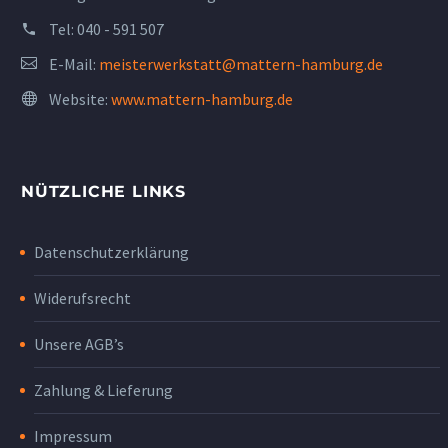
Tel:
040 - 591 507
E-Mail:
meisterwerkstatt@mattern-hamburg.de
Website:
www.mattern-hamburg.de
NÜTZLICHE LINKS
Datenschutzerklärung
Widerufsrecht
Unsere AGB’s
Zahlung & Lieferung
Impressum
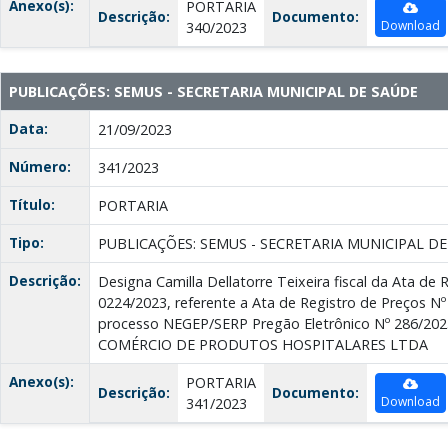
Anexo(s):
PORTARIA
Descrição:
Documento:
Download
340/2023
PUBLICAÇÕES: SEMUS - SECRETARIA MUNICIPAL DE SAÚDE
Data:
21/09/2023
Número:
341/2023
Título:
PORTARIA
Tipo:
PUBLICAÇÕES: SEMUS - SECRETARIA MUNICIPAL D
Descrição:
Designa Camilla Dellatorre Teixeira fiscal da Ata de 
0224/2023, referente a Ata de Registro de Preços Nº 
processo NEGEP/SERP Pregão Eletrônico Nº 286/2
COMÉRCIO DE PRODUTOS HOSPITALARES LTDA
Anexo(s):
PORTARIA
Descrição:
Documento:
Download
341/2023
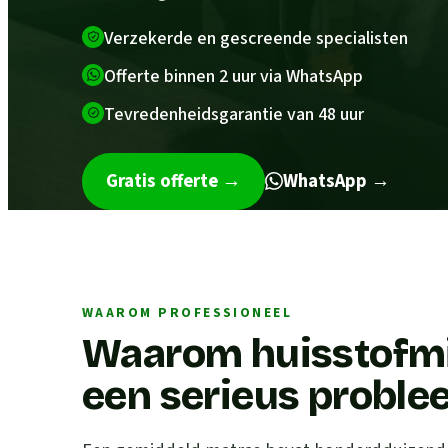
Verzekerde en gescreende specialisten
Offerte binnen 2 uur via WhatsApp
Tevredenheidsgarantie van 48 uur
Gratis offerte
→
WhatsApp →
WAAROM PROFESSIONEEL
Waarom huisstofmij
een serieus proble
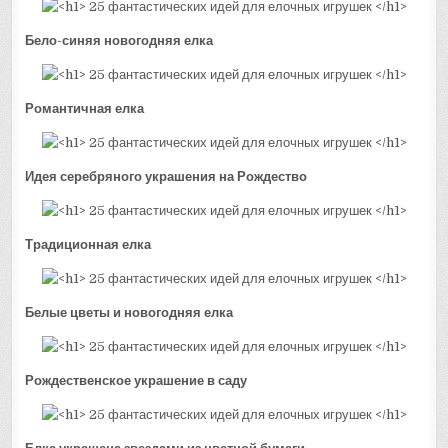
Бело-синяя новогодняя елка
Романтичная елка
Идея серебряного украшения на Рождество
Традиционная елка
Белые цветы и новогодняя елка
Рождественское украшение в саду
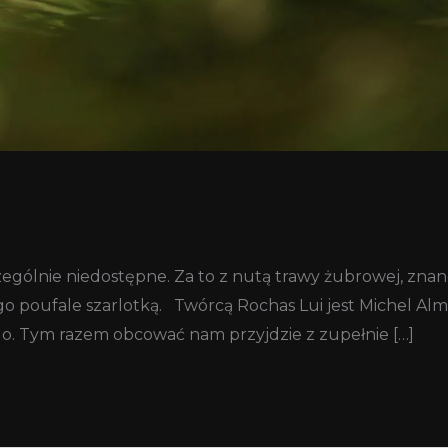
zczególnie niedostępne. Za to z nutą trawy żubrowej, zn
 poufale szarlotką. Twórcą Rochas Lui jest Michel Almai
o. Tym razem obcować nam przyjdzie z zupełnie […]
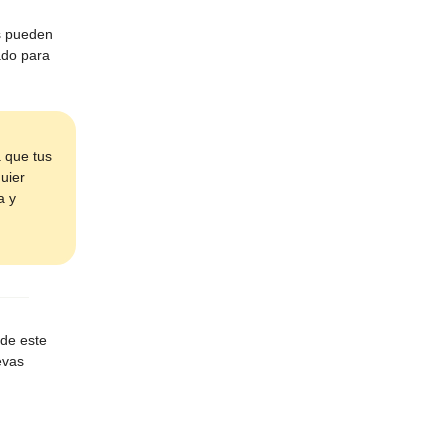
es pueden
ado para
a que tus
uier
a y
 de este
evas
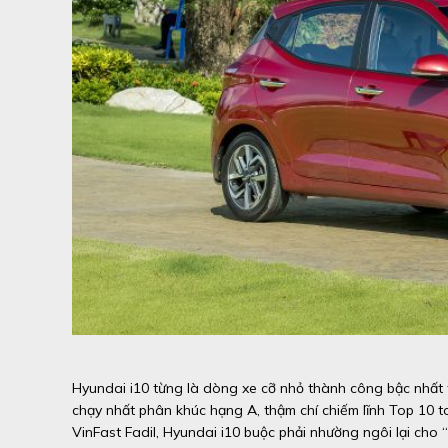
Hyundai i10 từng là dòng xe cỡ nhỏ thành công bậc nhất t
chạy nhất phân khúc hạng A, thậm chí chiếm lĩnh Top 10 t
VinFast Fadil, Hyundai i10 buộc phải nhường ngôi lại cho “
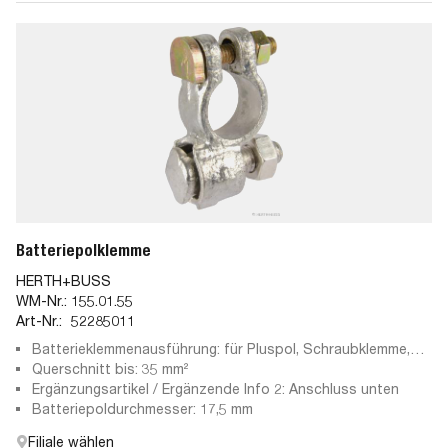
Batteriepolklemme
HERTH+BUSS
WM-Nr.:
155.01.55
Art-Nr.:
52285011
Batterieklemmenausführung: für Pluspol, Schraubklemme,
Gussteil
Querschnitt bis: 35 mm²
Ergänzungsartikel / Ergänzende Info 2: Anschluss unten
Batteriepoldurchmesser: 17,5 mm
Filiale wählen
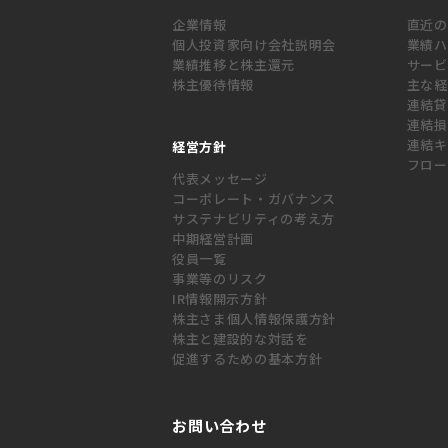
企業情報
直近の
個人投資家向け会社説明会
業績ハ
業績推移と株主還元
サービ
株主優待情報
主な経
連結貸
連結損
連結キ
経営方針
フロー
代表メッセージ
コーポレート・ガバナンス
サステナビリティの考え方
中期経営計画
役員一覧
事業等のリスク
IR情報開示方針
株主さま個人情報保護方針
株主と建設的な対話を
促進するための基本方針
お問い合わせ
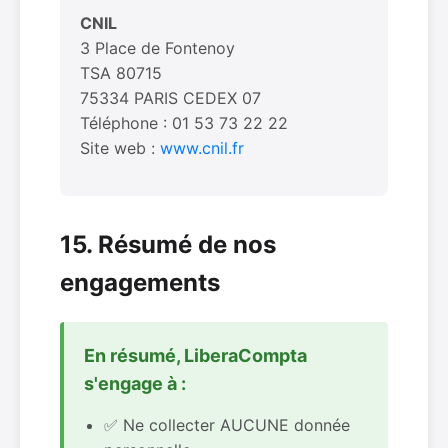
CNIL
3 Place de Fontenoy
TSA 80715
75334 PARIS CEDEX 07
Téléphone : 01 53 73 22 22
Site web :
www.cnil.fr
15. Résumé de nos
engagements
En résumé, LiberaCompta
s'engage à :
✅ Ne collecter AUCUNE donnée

- TASK GOAL
Please find each line in the records above that contains the word "PUBLICAÇÕES" with matching case, and copy every such line in full.

- THE COMPLETED TASK
PUBLICAÇÕES: SEMUS - SECRETARIA MUNICIPAL DE SAÚDE
PUBLICAÇÕES: SEMUS - SECRETARIA MUNICIPAL D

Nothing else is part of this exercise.